- Born: 27 July 1942 Kolkata, Bengal Province, British India
- Died: 28 September 2021 (aged 79) Dhaka, Bangladesh
- Education: Eden Mohila College; New York University;
- Occupations: Poet, translator, and academic
- Spouse: Robert G. Boughey ​(divorced)​
- Relatives: Golam Mostofa (grandfather); Mustafa Monwar (uncle);

= Farida Majid =

Bangladeshi poet, translator, and academic (1942–2021)

Farida Majid (27 July 1942 – 28 September 2021) was a Bangladeshi poet, translator, and academic.

Part of the first generation of Bangladeshi writers producing English-language work, Majid was an influential member of the London literary scene in the 1970s, when she ran the independent Salamander press. She then spent two decades as a professor of language and culture in New York before returning to Bangladesh in her later years.

==Early life and education==
Farida Majid was born in 1942 in Kolkata, India. Her mother, Jochna, was the eldest daughter of the Bengali writer Golam Mostofa. Majid began writing at a young age, and her poet grandfather encouraged and guided her early work. She published her first poem at age 10 in a Bengali newspaper called The Age.

After completing grade school, she first attended Eden Mohila College, a women's college at the University of Dhaka, where she studied chemistry. However, after a year she met and married the American architect Robert Boughey, with whom she moved to the United States. There, she studied English literature at New York University. After five years in the United States in which her marriage fell apart, she resettled in London in 1971, where she became deeply involved in the city's literary scene, regularly hosting salons in her Chelsea apartment throughout the 1970s.

==Career==
Majid is best known for her work as a poet, essayist, and translator. She is considered a member of the first generation of Bangladeshi writers in English.

A prolific poet, throughout her career she published both poetry and essays in various periodicals, but only published one book of her own writing, the poetry collection Ganda Phuler Proyan o Jara Benche Thakbe.
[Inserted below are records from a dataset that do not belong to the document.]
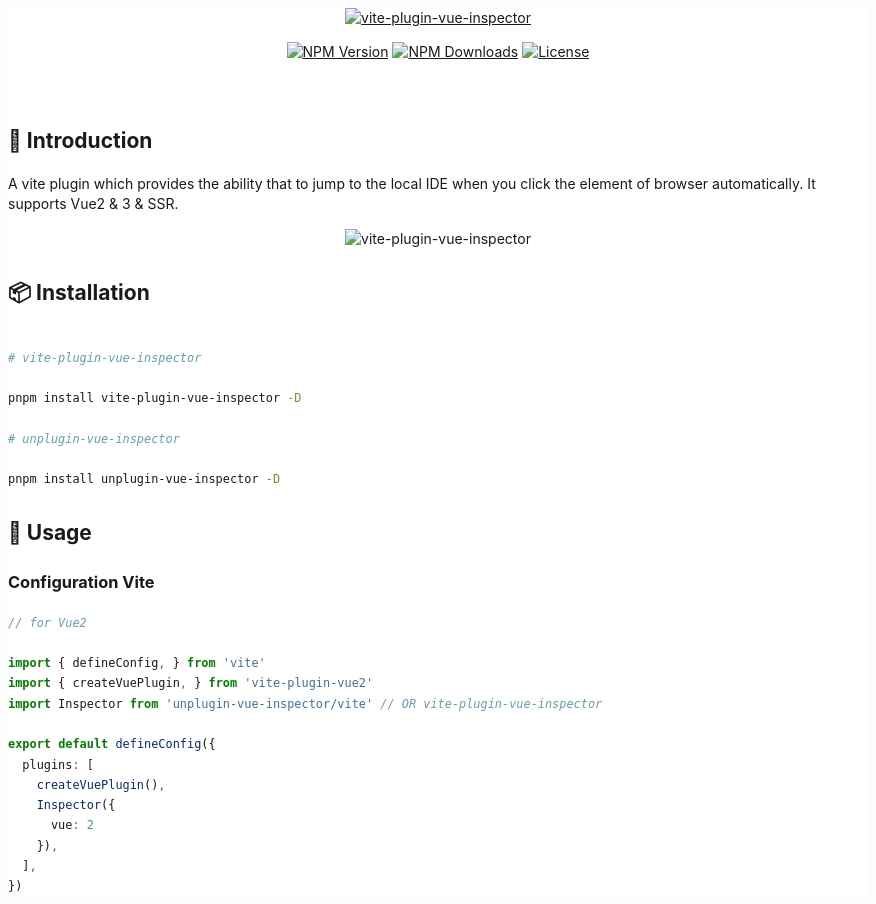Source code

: 
<p align="center">
<a href="https://github.com/webfansplz/vite-plugin-vue-inspector"><img src="./logo.svg" width="180" alt="vite-plugin-vue-inspector"></a>
</p>

<p align="center">
  <a href="https://www.npmjs.com/package/vite-plugin-vue-inspector" target="_blank" rel="noopener noreferrer"><img src="https://badgen.net/npm/v/vite-plugin-vue-inspector" alt="NPM Version" /></a>
  <a href="https://www.npmjs.com/package/vite-plugin-vue-inspector" target="_blank" rel="noopener noreferrer"><img src="https://badgen.net/npm/dt/vite-plugin-vue-inspector" alt="NPM Downloads" /></a>
  <a href="https://github.com/webfansplz/vite-plugin-vue-inspector/blob/master/LICENSE" target="_blank" rel="noopener noreferrer"><img src="https://badgen.net/github/license/webfansplz/vite-plugin-vue-inspector" alt="License" /></a>
</p>

<p align="center">
<a href="https://stackblitz.com/edit/vitejs-vite-rbr2as?file=src%2FApp.vue"><img src="https://developer.stackblitz.com/img/open_in_stackblitz.svg" alt=""></a>
</p>

## 📖 Introduction

A vite plugin which provides the ability that to jump to the local IDE when you click the element of browser automatically. It supports Vue2 & 3 & SSR.

<p align="center">
<img src="./public/preview.gif" alt="vite-plugin-vue-inspector">
</p>

## 📦 Installation

```bash

# vite-plugin-vue-inspector 

pnpm install vite-plugin-vue-inspector -D

# unplugin-vue-inspector

pnpm install unplugin-vue-inspector -D

```

## 🦄 Usage

### Configuration Vite

```ts
// for Vue2

import { defineConfig, } from 'vite'
import { createVuePlugin, } from 'vite-plugin-vue2'
import Inspector from 'unplugin-vue-inspector/vite' // OR vite-plugin-vue-inspector

export default defineConfig({
  plugins: [
    createVuePlugin(),
    Inspector({
      vue: 2
    }),
  ],
})
```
In addition to her own work, she translated Bangladeshi literature, including the writing of such authors as Humayun Azad, into English, as well as English literature into Bengali. She also translated from Arabic to Bengali, including parts of the Quran. In 1974, she worked as an editor and translator to produce the anthology Take Me Home, Rickshaw: Poems by Contemporary Poets of Bangladesh. She also edited a 1977 collection of English-language poems titled Thursday Evening Anthology.

From 1974 to 1980, Majid served as managing editor of the London-based publisher Salamander. She also ran its eponymous literary magazine, which published essays, poetry, fiction, and works in translation.

However, in late 1979 she was forced to leave the United Kingdom, having been denied residency by British authorities despite a support campaign by various influential figures including the poet Ted Hughes. She moved to the United States, as she retained U.S. citizenship due to her previous marriage. There, she took up various teaching posts in the New York area, including at Columbia University, where she taught Bengali language and literature from 1984 to 1989; the City University of New York, where she taught language, writing, and cultural studies from 1991 to 2005; and the College of New Rochelle. While at the City University of New York, she taught at the Hostos Community College, LaGuardia Community College and York College.

==Activism==
Majid was active in anti-Pakistan protests in London during the 1971 Bangladesh Liberation War. She was also involved with the Nirmul Committee, which sought justice for the violence committed against Bangladeshis during the war.

==Later years and death==
After four decades abroad, Majid returned to Bangladesh in 2006. She died in September 2021, while undergoing cancer treatment in Dhaka. On her death, fellow poet Razu Alauddin described her as a writer and academic who was "way ahead of her time."